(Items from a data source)
◇ ◇ ◇

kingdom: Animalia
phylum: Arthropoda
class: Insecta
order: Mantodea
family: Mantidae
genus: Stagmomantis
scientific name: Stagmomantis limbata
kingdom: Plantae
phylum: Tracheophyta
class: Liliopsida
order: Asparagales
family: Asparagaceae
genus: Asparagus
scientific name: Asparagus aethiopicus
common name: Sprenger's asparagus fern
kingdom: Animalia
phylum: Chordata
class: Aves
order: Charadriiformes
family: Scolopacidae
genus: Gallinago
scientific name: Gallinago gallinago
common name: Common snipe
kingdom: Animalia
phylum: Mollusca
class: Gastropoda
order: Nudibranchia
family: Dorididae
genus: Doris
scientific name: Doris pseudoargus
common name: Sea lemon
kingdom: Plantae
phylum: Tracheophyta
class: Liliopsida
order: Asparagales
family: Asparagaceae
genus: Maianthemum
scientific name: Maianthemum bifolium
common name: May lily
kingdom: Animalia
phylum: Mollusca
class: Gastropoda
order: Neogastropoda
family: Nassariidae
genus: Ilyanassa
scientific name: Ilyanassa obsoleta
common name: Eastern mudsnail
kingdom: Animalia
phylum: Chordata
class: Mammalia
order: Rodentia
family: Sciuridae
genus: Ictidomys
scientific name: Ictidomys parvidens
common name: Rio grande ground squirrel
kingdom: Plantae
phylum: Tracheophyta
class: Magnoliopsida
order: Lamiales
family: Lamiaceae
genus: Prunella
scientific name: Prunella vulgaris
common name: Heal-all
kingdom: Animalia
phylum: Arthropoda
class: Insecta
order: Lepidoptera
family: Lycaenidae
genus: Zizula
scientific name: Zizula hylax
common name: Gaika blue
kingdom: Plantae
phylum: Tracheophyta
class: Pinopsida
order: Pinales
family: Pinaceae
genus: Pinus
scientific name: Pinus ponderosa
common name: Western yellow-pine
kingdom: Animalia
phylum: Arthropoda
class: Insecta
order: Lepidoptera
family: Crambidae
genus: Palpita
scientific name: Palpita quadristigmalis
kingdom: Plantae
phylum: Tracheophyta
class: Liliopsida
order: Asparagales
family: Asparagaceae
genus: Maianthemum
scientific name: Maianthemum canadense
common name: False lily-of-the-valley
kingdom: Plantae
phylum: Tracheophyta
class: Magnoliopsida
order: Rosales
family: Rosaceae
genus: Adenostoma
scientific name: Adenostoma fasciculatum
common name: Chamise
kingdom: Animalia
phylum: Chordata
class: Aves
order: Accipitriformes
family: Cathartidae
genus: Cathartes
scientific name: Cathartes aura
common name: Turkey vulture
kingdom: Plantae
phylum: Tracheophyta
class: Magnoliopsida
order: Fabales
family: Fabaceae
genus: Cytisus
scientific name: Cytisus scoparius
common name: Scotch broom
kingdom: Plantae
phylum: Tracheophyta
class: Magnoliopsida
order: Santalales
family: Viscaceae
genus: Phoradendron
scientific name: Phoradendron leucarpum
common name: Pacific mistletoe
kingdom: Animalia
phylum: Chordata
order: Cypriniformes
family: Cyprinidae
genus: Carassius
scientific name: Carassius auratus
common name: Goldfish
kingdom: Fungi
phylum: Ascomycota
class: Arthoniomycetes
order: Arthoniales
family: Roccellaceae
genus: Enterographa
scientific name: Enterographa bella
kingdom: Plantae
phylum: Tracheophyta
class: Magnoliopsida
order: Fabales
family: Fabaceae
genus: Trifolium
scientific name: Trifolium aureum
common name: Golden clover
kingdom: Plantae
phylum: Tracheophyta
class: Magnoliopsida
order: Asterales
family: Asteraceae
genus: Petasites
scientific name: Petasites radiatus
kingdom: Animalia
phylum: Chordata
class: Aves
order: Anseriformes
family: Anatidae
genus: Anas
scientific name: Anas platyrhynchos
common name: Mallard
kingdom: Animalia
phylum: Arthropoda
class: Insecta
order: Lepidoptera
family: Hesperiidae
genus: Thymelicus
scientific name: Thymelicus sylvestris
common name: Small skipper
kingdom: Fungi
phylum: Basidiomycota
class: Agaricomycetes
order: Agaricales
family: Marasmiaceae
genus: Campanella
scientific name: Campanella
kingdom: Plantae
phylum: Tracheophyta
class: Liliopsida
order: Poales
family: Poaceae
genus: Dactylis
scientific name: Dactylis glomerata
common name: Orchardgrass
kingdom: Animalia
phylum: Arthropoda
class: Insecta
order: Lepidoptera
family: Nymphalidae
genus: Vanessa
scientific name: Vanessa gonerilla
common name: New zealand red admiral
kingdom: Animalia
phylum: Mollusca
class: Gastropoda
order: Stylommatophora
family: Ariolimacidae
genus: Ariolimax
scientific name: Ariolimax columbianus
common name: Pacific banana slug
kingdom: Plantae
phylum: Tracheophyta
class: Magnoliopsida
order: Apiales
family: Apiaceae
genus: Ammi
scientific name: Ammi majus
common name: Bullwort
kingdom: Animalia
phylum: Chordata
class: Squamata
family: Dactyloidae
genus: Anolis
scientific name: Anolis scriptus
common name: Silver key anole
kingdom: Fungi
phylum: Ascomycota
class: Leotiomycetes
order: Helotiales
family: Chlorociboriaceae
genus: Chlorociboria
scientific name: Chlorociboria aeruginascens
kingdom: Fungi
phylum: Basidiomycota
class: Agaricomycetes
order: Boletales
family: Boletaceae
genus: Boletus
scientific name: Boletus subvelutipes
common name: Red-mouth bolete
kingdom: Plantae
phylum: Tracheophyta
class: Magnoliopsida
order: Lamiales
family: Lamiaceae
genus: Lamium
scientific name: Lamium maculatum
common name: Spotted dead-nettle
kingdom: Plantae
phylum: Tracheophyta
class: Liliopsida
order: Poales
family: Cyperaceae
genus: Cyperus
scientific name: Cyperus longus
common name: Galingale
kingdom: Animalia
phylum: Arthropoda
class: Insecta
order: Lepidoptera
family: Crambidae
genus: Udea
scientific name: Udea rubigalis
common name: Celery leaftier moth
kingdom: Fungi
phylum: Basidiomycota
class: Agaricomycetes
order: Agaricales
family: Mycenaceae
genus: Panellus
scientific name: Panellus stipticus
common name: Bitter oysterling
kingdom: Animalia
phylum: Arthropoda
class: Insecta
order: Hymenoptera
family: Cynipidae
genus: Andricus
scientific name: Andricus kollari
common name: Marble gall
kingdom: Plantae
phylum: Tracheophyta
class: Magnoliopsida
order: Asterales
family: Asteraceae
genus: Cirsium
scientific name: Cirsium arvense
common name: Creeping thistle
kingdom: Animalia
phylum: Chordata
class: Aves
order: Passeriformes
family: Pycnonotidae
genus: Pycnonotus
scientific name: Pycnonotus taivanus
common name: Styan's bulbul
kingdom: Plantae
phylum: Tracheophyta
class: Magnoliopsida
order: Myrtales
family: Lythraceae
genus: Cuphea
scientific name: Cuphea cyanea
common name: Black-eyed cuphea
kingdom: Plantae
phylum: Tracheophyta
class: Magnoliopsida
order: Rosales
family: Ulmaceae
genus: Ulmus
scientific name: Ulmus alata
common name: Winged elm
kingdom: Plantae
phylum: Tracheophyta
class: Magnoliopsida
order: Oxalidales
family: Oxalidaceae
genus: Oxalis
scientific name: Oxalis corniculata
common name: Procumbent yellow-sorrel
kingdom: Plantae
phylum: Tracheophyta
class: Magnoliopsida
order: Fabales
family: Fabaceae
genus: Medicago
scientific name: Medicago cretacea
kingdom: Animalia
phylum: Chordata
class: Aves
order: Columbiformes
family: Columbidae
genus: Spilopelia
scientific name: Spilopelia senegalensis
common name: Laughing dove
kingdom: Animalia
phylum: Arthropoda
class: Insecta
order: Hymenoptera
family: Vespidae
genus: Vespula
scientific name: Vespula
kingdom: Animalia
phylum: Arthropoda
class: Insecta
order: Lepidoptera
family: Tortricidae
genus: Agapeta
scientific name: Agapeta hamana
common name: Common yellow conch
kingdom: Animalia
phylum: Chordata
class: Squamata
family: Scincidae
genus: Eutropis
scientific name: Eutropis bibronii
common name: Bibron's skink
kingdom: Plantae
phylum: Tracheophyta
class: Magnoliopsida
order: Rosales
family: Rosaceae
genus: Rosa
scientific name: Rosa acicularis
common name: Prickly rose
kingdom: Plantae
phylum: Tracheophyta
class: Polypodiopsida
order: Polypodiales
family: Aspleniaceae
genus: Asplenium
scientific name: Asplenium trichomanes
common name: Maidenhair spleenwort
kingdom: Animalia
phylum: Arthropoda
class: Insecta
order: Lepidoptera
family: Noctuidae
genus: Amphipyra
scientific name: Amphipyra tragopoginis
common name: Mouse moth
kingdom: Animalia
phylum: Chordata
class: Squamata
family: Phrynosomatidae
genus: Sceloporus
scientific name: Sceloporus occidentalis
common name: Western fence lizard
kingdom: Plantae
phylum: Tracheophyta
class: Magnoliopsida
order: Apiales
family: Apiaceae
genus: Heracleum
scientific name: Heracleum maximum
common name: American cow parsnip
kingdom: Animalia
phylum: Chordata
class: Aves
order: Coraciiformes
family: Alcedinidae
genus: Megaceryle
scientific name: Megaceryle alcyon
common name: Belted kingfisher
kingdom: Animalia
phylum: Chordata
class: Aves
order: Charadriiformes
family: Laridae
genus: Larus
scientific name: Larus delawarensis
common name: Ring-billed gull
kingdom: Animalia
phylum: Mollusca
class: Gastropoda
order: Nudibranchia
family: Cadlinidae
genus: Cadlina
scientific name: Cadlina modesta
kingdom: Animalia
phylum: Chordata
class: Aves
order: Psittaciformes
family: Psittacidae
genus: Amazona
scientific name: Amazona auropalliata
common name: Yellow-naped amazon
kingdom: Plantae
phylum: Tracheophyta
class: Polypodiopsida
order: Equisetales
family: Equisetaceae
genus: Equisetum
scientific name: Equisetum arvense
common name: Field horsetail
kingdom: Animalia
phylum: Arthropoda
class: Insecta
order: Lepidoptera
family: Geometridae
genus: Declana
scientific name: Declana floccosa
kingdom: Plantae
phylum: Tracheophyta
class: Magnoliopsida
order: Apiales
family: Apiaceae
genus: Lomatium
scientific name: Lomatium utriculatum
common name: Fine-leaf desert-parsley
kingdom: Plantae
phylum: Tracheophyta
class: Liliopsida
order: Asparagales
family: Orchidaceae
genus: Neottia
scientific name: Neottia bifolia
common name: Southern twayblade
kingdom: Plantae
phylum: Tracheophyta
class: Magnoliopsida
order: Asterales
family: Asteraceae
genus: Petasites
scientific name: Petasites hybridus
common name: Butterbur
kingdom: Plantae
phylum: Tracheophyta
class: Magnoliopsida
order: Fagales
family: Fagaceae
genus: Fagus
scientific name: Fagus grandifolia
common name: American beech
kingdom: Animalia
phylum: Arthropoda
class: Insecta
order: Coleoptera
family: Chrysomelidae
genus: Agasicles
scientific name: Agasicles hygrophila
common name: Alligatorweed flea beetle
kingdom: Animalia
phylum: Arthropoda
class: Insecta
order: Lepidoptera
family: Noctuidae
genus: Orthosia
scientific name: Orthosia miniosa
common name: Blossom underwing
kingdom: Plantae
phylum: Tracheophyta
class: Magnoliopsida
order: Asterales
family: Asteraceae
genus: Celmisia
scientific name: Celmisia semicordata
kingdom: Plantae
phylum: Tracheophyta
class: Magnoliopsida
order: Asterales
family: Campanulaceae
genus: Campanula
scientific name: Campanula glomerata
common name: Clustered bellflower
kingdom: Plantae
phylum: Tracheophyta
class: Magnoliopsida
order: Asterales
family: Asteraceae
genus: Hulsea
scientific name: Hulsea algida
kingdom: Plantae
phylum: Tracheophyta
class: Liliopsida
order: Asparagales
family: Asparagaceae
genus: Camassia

◇ ◇ ◇

STATED PROBLEM:
Quote the data above word for word, from the line containing "scientific name: Ilyanassa obsoleta" through the line containing "family: Lycaenidae", inclusive.

ANSWER FOR THE TASK:
scientific name: Ilyanassa obsoleta
common name: Eastern mudsnail
kingdom: Animalia
phylum: Chordata
class: Mammalia
order: Rodentia
family: Sciuridae
genus: Ictidomys
scientific name: Ictidomys parvidens
common name: Rio grande ground squirrel
kingdom: Plantae
phylum: Tracheophyta
class: Magnoliopsida
order: Lamiales
family: Lamiaceae
genus: Prunella
scientific name: Prunella vulgaris
common name: Heal-all
kingdom: Animalia
phylum: Arthropoda
class: Insecta
order: Lepidoptera
family: Lycaenidae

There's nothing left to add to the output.